My new contractors saw inserts.Just a little somethings to sure up the accuracy of this awesome little saw seeing the factory one was not flush with the saw deck.I had a tighter fitting rod made for the miter and a crosscut sled to add even more acuracy to my crosscuts.I bought this saw 10 years ago and am finally getting to put it to serious work.Oh and the really cool thing about this saw is that the arbor is long enough to accommodate 3/4 of dado stack blades.One last thing,the misses ask me why I was putting a finish on the inserts saying they're just inserts.Really,just inserts?Honestly I don't know where she comes up with this stuff.lolThis saw is ready to rock and roll


----------



## Steve Neul (Sep 2, 2011)

Wow, I never put a finish on mine.


----------



## woodnthings (Jan 24, 2009)

*glad to see that saw is working out for you*

That is one of the "dreaded" locking miter bar saws with the small tabs. It has been the subject of numerous complaints about them and whether to grind them off as lots of folks have done. In addition the miter slots themselves are non-standard size.... so bless you for getting your saw back to work! :smile3:

If you tire of that saw, your next step up would be a cast iron top contractor saw or a hybrid. Maybe someday? 

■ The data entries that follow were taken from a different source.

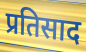
प्रतिसाद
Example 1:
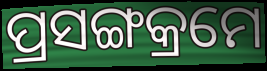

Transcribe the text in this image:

ପ୍ରସଙ୍ଗକ୍ରମେ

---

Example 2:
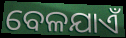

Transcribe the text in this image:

ବେଳଯାଏଁ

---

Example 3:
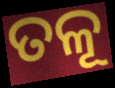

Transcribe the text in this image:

ତଳୂ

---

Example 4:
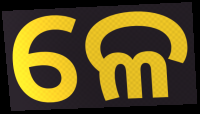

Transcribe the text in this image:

ଳେ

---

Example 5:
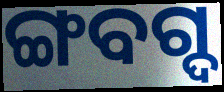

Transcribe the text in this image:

ଙ୍ଗବଗ୍ଦ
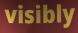
visibly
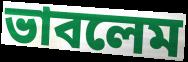
ভাবলেম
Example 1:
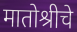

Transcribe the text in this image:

मातोश्रीचे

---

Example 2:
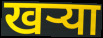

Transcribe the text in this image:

खऱ्या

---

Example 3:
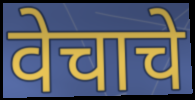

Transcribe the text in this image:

वेचाचे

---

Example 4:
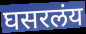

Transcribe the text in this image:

घसरलंय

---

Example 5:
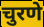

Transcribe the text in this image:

चुरणे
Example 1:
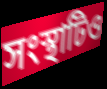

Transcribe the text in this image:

সংস্থাটিও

Inserts are one of the most important safety accessories you can make for your table saw and yours look just fine. The finish will keep them looking new for a long time. Good job!


----------



## trentwilson43056 (Nov 10, 2015)

You must not like tablesaw inserts Steve.lol


----------



## trentwilson43056 (Nov 10, 2015)

woodnthings said:


> That is one of the "dreaded" locking miter bar saws with the small tabs. It has been the subject of numerous complaints about them and whether to grind them off as lots of folks have done. In addition the miter slots themselves are non-standard size.... so bless you for getting your saw back to work! :smile3:
> 
> If you tire of that saw, your next step up would be a cast iron top contractor saw or a hybrid. Maybe someday?
> 
> Inserts are one of the most important safety accessories you can make for your table saw and yours look just fine. The finish will keep them looking new for a long time. Good job!

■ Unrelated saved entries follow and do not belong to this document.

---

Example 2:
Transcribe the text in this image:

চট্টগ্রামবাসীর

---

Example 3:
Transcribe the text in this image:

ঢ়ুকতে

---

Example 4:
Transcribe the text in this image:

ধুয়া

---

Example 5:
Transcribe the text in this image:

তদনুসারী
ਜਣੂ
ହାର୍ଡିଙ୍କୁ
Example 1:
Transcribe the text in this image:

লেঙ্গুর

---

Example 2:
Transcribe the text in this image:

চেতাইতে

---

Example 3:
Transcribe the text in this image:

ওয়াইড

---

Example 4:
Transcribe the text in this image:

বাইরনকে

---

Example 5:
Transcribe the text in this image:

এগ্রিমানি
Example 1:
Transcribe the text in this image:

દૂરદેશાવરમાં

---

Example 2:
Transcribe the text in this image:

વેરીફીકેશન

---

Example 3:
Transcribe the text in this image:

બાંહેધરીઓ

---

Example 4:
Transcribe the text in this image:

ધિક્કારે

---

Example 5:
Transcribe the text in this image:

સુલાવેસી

 Thank you very much bro.The miter shaft cost me $80 a the local machine shop and was money well spent.Again thanks for the compliments and yea I suppose one day I'll have to upgrade especially since parts are becoming scarce for this model.


----------



## Pirate (Jul 23, 2009)

Not sure if Bondo would stick as well to finished inserts. Bondo is great to repair wallowed out insert slots.


----------



## ducbsa (Jul 6, 2014)

Pirate said:


> Not sure if Bondo would stick as well to finished inserts. Bondo is great to repair wallowed out insert slots.

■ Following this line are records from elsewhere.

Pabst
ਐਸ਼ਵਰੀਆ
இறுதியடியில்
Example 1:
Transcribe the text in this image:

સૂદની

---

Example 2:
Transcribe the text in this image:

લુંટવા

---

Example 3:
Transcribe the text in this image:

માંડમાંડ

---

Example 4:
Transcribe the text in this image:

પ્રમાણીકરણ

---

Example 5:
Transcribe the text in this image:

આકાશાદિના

Genius! My TS is a discontinued oddball model and I have made inserts and was dreading making more, but I can just use bonds to rehab them. Thanks!


----------



## Steve Neul (Sep 2, 2011)

Pirate said:


> Not sure if Bondo would stick as well to finished inserts. Bondo is great to repair wallowed out insert slots.


Bondo would adhere and work however it's so soft it would quickly wallow out again. If you could get the finish off it's very time consuming but the best product I've found for that is homemade wood putty mixing sawdust and wood glue. I use that to fill the slot on my radial arm saw table.


----------



## woodchux (Jul 6, 2014)

Once you make a TS insert template, you can make as many inserts to match your TS needs as required. Adding the "finish" to each insert is IMO a good idea. Thanks for sharing, and be safe.


----------



## FrankC (Aug 24, 2012)

Inserts are disposable, if you finish them you have way too much time on your hands.:smile3:


----------



## woodnthings (Jan 24, 2009)

*finishing is ...*

Some people like to finish what they finish others won't get finished because they can't get started, and still others start stuff but never finish it. Myself, I fall into each category...0

If a guy wants to finish his inserts, that's up to him. Practice spraying stuff .... maybe? :nerd2: Now if you want to finish them in a color, like RED that's a safety feature and no one will dispute that....?


----------



## Pirate (Jul 23, 2009)

Steve Neul said:


> Bondo would adhere and work however it's so soft it would quickly wallow out again.


I believe a bondo slot and a wood slot, would both wallow out, when hit by a blade.


----------